I can’t reproduce the problem either. That’s why I asked about it,
thinking someone might have seen something like this before, or had
some ideas.

There are the email addresses of five users noted in the bug who could
be asked if they can reproduce it.


J.

It has to be an issue with the local system, else it would be a major showstopper in the Java world. Twitter and Netflix would stop to function, this would lead to riots and revolutions, the world would end if Java’s classloader wouldn’t be reliable and would sometimes not find classes that are there.

I can think of a dozen ways how an incapable user might botch the installation, his whole OS, his hard drive. There’s also such a thing as faulty hardware, broken HD sectors, broken filesystem journal, etc etc.

FIVE users? oh come on… “the needs of the few” :smiley:

Thus spake stew-rt:

Is it possible this is a starting script issue (at least for windows),
where it’s not explicitly defining classpaths for all supplied JARs?
Could be getting some knackered old jar from a local install via
JAVA_HOME or some such nonsense.

We’ve specified just Vengine.jar as the command-line classpath for a
long time—I think that predates the first report of this bug. The
MANIFEST.MF in Vengine.jar explicitly lists all the other JARS on which
it depends, so I don’t see how we’d be picking up any stray bad JARs
this way.


J.

Thus spake Flint1b:

I can think of a dozen ways how an incapable user might botch the
installation, his whole OS, his hard drive. There’s also such a thing as
faulty hardware, broken HD sectors, broken filesystem journal, etc etc.

So you don’t find it suspect that this has happened across so many
different versions of Java, versions of VASSAL, and operating systems?

I can also think of ways this could happen—someone could have manually
deleted the commons-codec JAR, for example—but none of them seem
plausible as causes across so many disparate systems and versions.

FIVE users? oh come on… “the needs of the few” :smiley:

Five users that left us contact information. Users don’t leave contact
information in most reports left via the bug reporter.

Don’t underestimate the importance of addressing bugs which are complete
showstoppers for users. Those people won’t use VASSAL, and some will take
the other players of their games to another system. Some of them will post
for years in places like BoardGameGeek about how they could never get
VASSAL to run. I’ve seen this over and over again.

Failure to start and crashes cause us reputational damage. The direct value
in fixing this type of bug may be small, but the indirect value is large.


J.

Well without being able to reproduce, I don’t know how I can start fixing it. And I think its best for all parties involved if I stay out of 1st level support, having me contact users might lead to even more reputational damage.

“Hello, you reported a bug in Vassal 8 years ago, in the meanwhile Java was upgraded several times over, several new Vassal versions got out, you have probably bought several new computers or reinstalled your OS, I made a kid and got her through 1st grade, and NOW after all this time I am interested in fixing this bug, so hand over remote control of your system to me, stay away from the keyboard and mouse, write a detailed report of what you did 8 years ago, preferably never touch a computer again, and if I ever see you talk bad about Vassal on BGG I will find out where you live, where your wife works and where your children go to school.” :smiley:

No, if we can get detailed reports of how this happens, or even better, steps to reproduce, I can look into fixing this, but right now this is a waste of time and resources, the project is better off with me doing what I do best, moving mountains of code in the proper direction, improving the development process and helping the majority of vassal users.

Work request 1:
According to the forum thread, which JAR is given as the command-line classpath?

Supplied records:
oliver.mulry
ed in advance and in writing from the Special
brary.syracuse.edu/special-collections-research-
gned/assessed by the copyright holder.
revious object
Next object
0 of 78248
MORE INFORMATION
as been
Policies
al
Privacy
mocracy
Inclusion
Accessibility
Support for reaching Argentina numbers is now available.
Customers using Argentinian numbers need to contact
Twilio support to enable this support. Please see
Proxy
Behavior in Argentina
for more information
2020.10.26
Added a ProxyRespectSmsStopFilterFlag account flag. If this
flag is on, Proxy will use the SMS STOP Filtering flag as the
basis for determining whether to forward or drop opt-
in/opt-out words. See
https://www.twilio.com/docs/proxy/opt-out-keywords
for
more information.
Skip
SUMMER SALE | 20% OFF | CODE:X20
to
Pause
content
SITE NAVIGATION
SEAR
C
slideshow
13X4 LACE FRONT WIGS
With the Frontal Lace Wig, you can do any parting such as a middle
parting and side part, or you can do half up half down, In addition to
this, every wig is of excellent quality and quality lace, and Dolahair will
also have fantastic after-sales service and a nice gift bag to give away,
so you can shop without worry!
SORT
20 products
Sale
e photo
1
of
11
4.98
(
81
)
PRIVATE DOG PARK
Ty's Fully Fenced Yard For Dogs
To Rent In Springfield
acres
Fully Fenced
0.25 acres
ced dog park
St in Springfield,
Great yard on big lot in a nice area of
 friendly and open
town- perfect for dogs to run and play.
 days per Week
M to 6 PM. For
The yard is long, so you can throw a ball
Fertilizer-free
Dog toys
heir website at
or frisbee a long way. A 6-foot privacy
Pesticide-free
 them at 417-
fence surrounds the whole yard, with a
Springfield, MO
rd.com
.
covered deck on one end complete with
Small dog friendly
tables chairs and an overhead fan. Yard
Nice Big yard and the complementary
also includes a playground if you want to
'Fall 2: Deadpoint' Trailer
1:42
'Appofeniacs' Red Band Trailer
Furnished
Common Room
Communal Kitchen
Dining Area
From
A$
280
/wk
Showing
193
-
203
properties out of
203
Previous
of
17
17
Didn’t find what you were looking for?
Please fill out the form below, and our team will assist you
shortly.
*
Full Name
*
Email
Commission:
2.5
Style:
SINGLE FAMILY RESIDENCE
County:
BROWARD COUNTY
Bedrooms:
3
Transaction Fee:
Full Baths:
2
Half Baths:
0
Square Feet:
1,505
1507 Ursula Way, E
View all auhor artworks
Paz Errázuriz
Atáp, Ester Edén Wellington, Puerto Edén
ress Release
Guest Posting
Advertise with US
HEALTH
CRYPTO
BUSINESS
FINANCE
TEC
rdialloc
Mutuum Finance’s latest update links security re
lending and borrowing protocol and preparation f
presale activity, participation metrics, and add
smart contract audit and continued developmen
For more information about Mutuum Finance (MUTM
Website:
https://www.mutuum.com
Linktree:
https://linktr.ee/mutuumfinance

Work request 2:
Reproduce the part of the entries that opens with their first line and closes with the line containing "Accessibility", both ends included.

Answer space 1:
Vengine.jar

Answer space 2:
oliver.mulry
ed in advance and in writing from the Special
brary.syracuse.edu/special-collections-research-
gned/assessed by the copyright holder.
revious object
Next object
0 of 78248
MORE INFORMATION
as been
Policies
al
Privacy
mocracy
Inclusion
Accessibility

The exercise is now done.